Les coulisses de la ville N°101 : La cathédrale Saint-Bénigne

 

Saint-Bénigne fut l’un des plus beaux monuments de l’époque romane. Cela peut surprendre lorsqu’on la découvre si gothique. Elle a une longue histoire.

A l’origine, un cimetière occupait l’emplacement de la future église et l’on venait y révérer le tombeau de Saint-Bénigne, premier apôtre de Bourgogne. L’évêque de Langres, Saint-Grégoire, voyait ce culte avec suspicion jusqu’au jour où une apparition, dit-on, le convainquit. C’est ainsi que l’on fonda sur la crypte la première basilique dédiée en 535.

Elle fut reconstruite en 870, puis une seconde fois en raison de son état en 989 par Guillaume de Volpiano, mandaté par l’abbé de Cluny.

L’édifice juxtapose alors à l’église une rotonde de trois étages établie sur la crypte. L’ensemble de cent mètres de long est le plus vaste de la chrétienté. Les étages de la rotonde sont malheureusement détruits à la Révolution. Redécouverte en 1858, la crypte aux quatre-vingt-six piliers est la seule partie restée intacte du premier édifice roman : étrange forêt de pierre qui évoque une foi plus secrète.

En 1271, les dégâts dus à la chute de la tour du chœur entraînent une nouvelle reconstruction. Commencé en 1320, elle est achevée au début du XIVe siècle. Elle prend alors sa physionomie gothique. La relative rapidité de sa construction en fait une église très homogène et d’une belle unité de style. Inévitablement, elle eut à souffrir des excès de la Révolution et perdit son merveilleux portail d’origine romane. Par contre, elle devient cathédrale en 1792, à la place de Saint-Etienne dont le tympan est déplacé sous l’Empire et vient orner Saint-Bénigne.

Adjonction plus monumentale : la flèche de cuivre élevée en charpente à quatre-vingt-treize mètres au-dessus du sol par l’architecte Charles Suisse au XIVe siècle. Ce superbe élancement ajoute à la majesté de la cathédrale. Du gothique, elle a cette tension des volumes vers le ciel et le raffinement discret qu’exprime en façade la légère galerie d’arcatures, entre les deux imposantes tours. La vue du chevet depuis la rue Michelet est tout autre avec le jaillissement des arcs-boutants et le chatoiement des toits vernissés dont on l’a revêtue.

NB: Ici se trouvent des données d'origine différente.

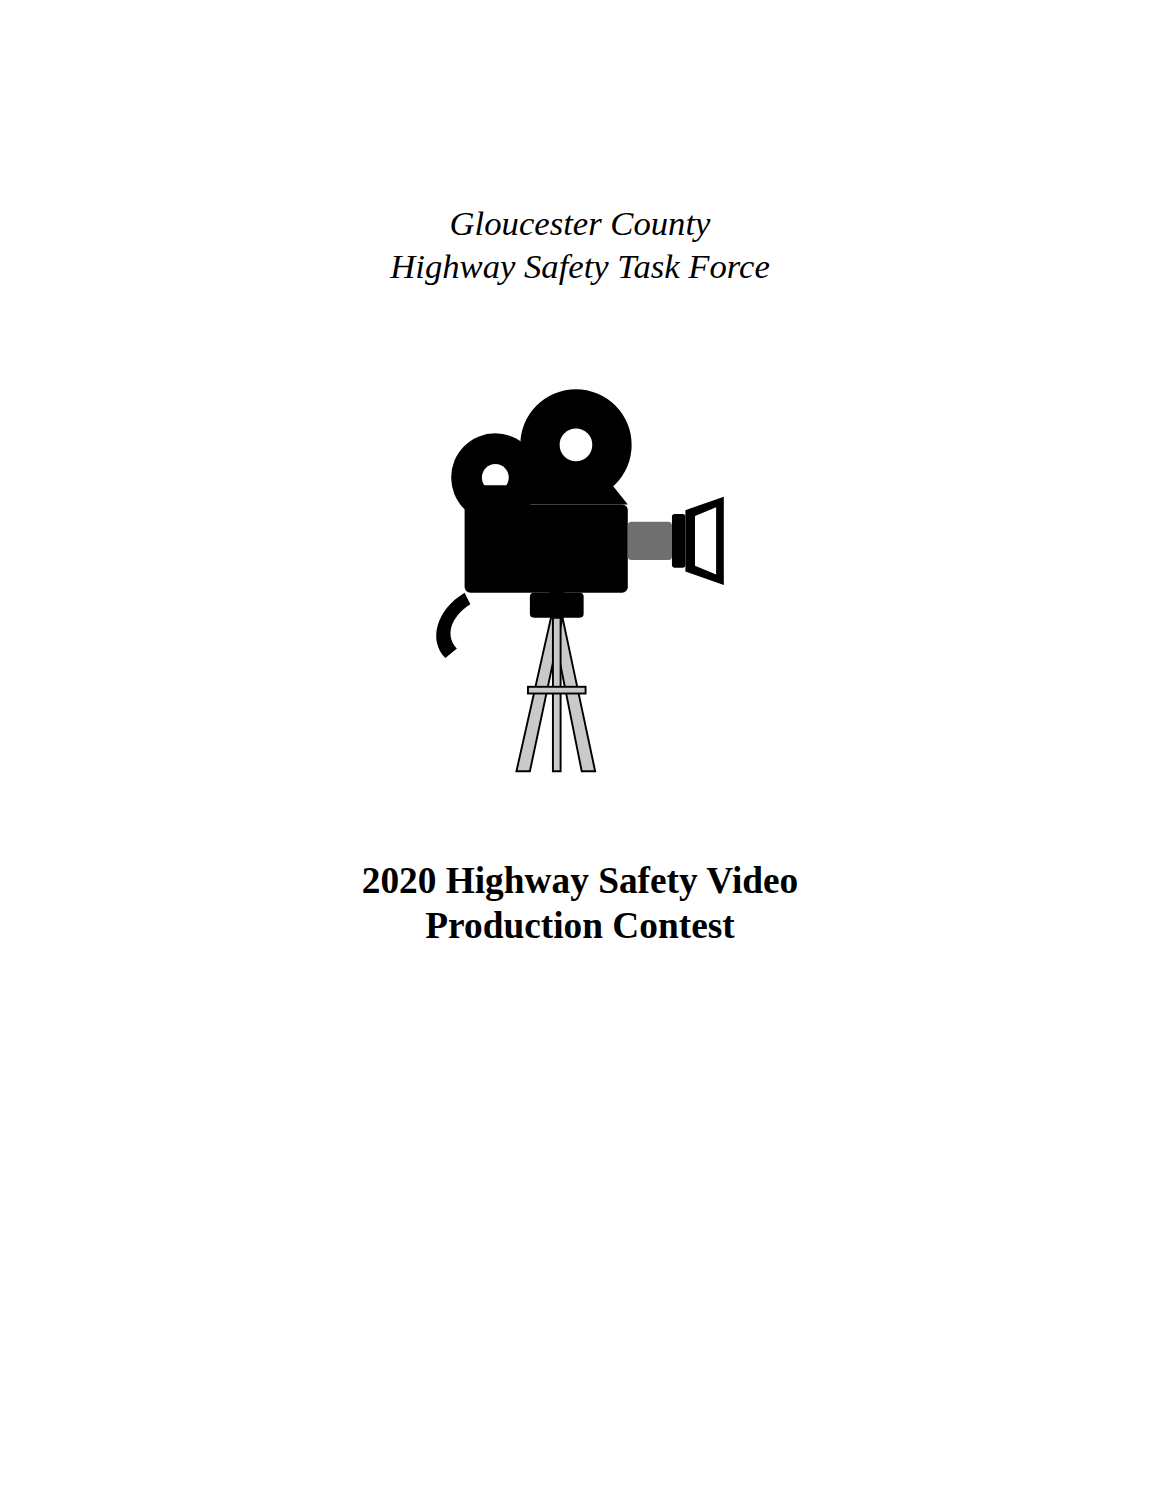Gloucester County Highway Safety Task Force
Movie camera on a tripod
2020 Highway Safety Video Production Contest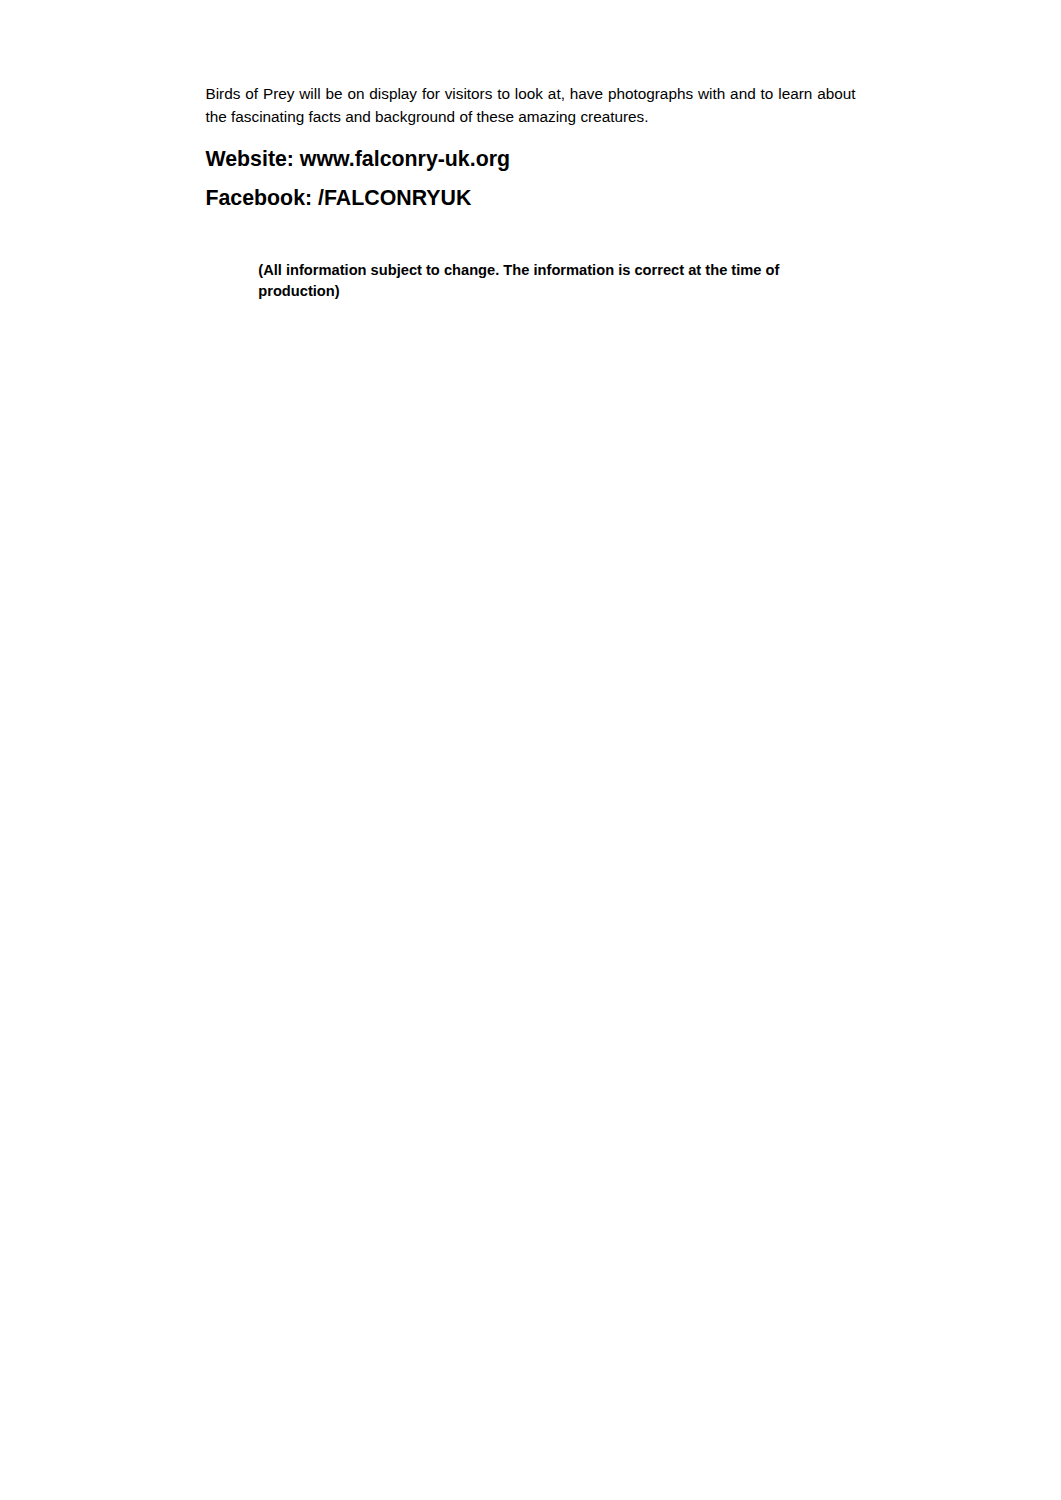Birds of Prey will be on display for visitors to look at, have photographs with and to learn about the fascinating facts and background of these amazing creatures.
Website: www.falconry-uk.org
Facebook: /FALCONRYUK
(All information subject to change. The information is correct at the time of production)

Conviennent-ils vraiment ? On en débattrait longtemps. Ils sont une image-phare de Dijon et peut-être le symbole d’une puissance oubliée. Saint-Bénigne dominait un immense enclos abbatial. A leur première entrée à Dijon, les ducs venaient à Saint-Bénigne prendre possession du duché. Au XVIIe siècle, le logis abbatial fut même résidence de l’Intendant de Bourgogne. De cet ensemble, seuls subsistent un cellier vouté d’arêtes et le splendide dortoir à trois nefs de dix travées, voûtées de puissantes ogives.

Le Musée archéologique occupe une part de ces bâtiments ainsi qu’une salle souterraine du IXe siècle où sont exposés les ex-votos des sources de la Seine. Saint Bégnine est certainement l’église la plus connue des dijonnais comme des touristes. Difficile aussi de ne pas la voir lorsque l’on arrive à Dijon depuis la gare et si vous voulez avoir son image la plus atypique, allez rue des Perrières.

De là, elle se livre entre la toile d’araignée des câbles et réseaux de la gare, image ancienne confrontée au paysage récent ; une vue d’ailleurs immortalisée par Vincenot à qui n’échappa ce dialogue du technique et de la foi.